O tema do acesso às instalações de transporte foi regulamentado pela primeira vez em 1998, através da Portaria 169/98 da ANP. Nas duas ocasiões em que o acesso foi efetivamente requisitado, o pedido resultou em conflito entre as partes e acabou levando à intervenção da ANP. Após um longo e custoso processo de arbitragem, a decisão da agência foi favorável às empresas que requisitaram o acesso. Verificou-se, entretanto, que a portaria não era adequada para solucionar, de forma ágil e previsível, as pendências entre os agentes. Sem normas eficazes que garantam o acesso de terceiros as redes de gasodutos de transporte, desencoraja-se novos investimentos privados na exploração e produção de gás no país, o que inibe o avanço da produção doméstica. É importante chamar à atenção que desde 2003, quando se iniciou o primeiro mandato do presidente Lula, ocorre um esvaziamento da Agência Reguladora do Petróleo (ANP) e um maior fortalecimento da Petrobras. Isso conduz a perpetuação definitiva do monopólio da Petrobras na produção e comercialização do gás natural e coloca a expansão do energético na matriz energética totalmente dependente das decisões corporativas da estatal.
Esse diagnóstico é que motivou a criação de uma lei específica para o gás natural. Essa lei se encontra em discussão há quase quatro anos no Congresso Nacional e existe uma grande chance de ser aprovada em 2009. Não há dúvida que a aprovação desta lei significará um avanço no setor de gás natural, dado que dará maior segurança legal e regulatória, incentivando assim a entrada de novos players na produção e transporte de gás no Brasil. Entretanto, como o texto da lei prevê fases de transição, as transformações a serem promovidas pela nova legislação nas atuais características do mercado de gás demorarão de cinco a dez anos para surtir os efeitos desejados.
A situação atual de escassez de oferta, de monopólio na produção, na importação e no transporte e a demora que ocorrerá para que nova Lei corrija as atuais distorções do mercado de gás natural acabam inviabilizando a abertura do mercado de gás natural nos estados, sem que haja uma fase de transição. Para que os potenciais clientes livres encontrem fornecedores, é imprescindível que existam condições de concorrência adequadas nos níveis superiores da cadeia (produção), com distintos produtores e/ou importadores, oferta abundante e livre acesso ao transporte, possibilidade de armazenamento, e/ou sistemas para a recepção e distribuição de Gás Natural Liquefeito (GNL).

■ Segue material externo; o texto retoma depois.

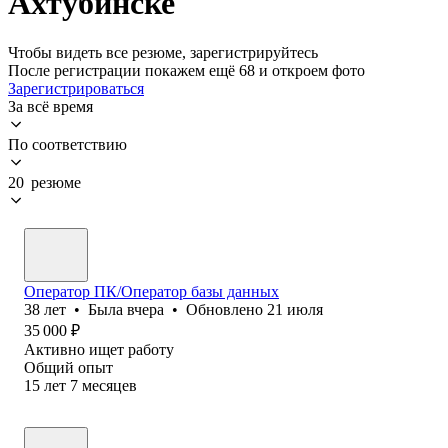
Ахтубинске
Чтобы видеть все резюме, зарегистрируйтесь
После регистрации покажем ещё 68 и откроем фото
Зарегистрироваться
За всё время
По соответствию
20 резюме
Оператор ПК/Оператор базы данных
38
лет
•
Была
вчера
•
Обновлено
21 июля
35 000
₽
Активно ищет работу
Общий опыт
15
лет
7
месяцев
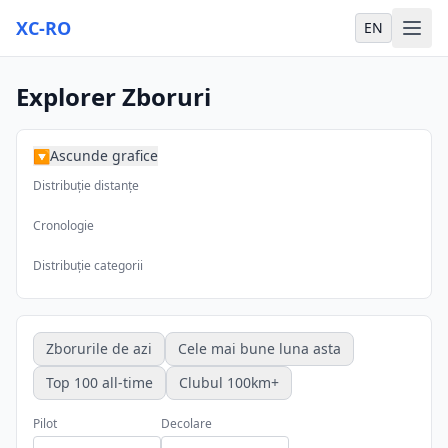
XC-RO
EN
Explorer Zboruri
Ascunde grafice
▶
Distribuție distanțe
Cronologie
Distribuție categorii
Zborurile de azi
Cele mai bune luna asta
Top 100 all-time
Clubul 100km+
Pilot
Decolare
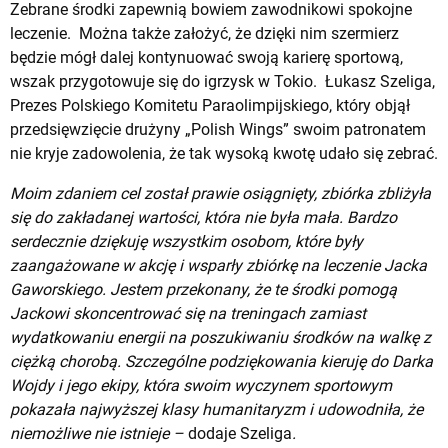
Zebrane środki zapewnią bowiem zawodnikowi spokojne
leczenie. Można także założyć, że dzięki nim szermierz
będzie mógł dalej kontynuować swoją karierę sportową,
wszak przygotowuje się do igrzysk w Tokio. Łukasz Szeliga,
Prezes Polskiego Komitetu Paraolimpijskiego, który objął
przedsięwzięcie drużyny „Polish Wings” swoim patronatem
nie kryje zadowolenia, że tak wysoką kwotę udało się zebrać.
Moim zdaniem cel został prawie osiągnięty, zbiórka zbliżyła
się do zakładanej wartości, która nie była mała. Bardzo
serdecznie dziękuję wszystkim osobom, które były
zaangażowane w akcję i wsparły zbiórkę na leczenie Jacka
Gaworskiego. Jestem przekonany, że te środki pomogą
Jackowi skoncentrować się na treningach zamiast
wydatkowaniu energii na poszukiwaniu środków na walkę z
ciężką chorobą. Szczególne podziękowania kieruję do Darka
Wojdy i jego ekipy, która swoim wyczynem sportowym
pokazała najwyższej klasy humanitaryzm i udowodniła, że
niemożliwe nie istnieje –
dodaje Szeliga
.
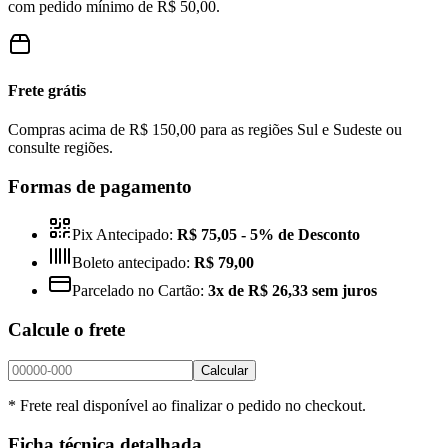
com pedido mínimo de R$ 50,00.
Frete grátis
Compras acima de R$ 150,00 para as regiões Sul e Sudeste ou
consulte regiões.
Formas de pagamento
Pix Antecipado:
R$ 75,05
- 5% de Desconto
Boleto antecipado:
R$ 79,00
Parcelado no Cartão:
3x de R$ 26,33 sem juros
Calcule o frete
Calcular
* Frete real disponível ao finalizar o pedido no checkout.
Ficha técnica detalhada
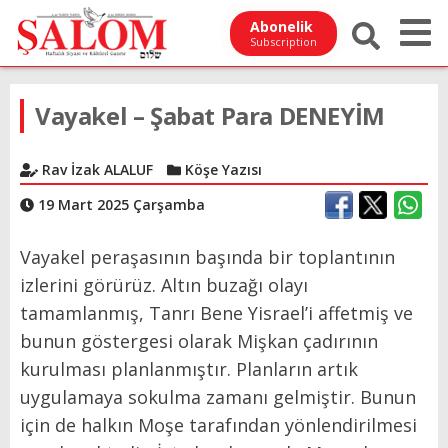
Abonelik
Subscription
Vayakel – Şabat Para DENEYİM
Rav İzak ALALUF
Köşe Yazısı
19 Mart 2025 Çarşamba
Vayakel peraşasının başında bir toplantının
izlerini görürüz. Altın buzağı olayı
tamamlanmış, Tanrı Bene Yisrael’i affetmiş ve
bunun göstergesi olarak Mişkan çadırının
kurulması planlanmıştır. Planların artık
uygulamaya sokulma zamanı gelmiştir. Bunun
için de halkın Moşe tarafından yönlendirilmesi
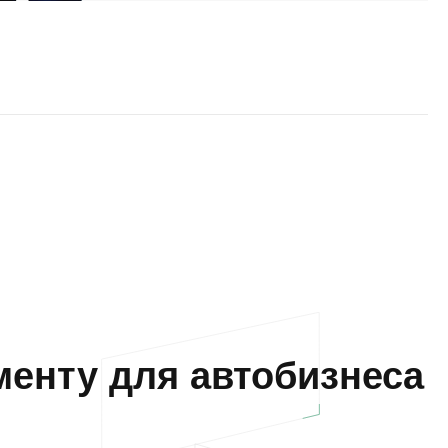
енту для автобизнеса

Toda a indústria deve estar acompanhada de um marco regulatório adequado, com possibilidade de livre acesso à infra-estrutura de transporte, com um sistema de regulação independente, modicidade de tarifas e transparência na sua definição, bem como garantias de remuneração aos operadores dos aparatos de infra-estrutura. Os diversos matizes que comportam a questão da abertura das indústrias de rede à concorrência demonstram a sua complexidade, pois, além de envolver claros compromissos ideológicos (o papel do Estado como regulador e/ou planejador), impacta decisivamente o status quo dos negócios já estabelecidos, além de determinar a direção e o perfil dos novos projetos.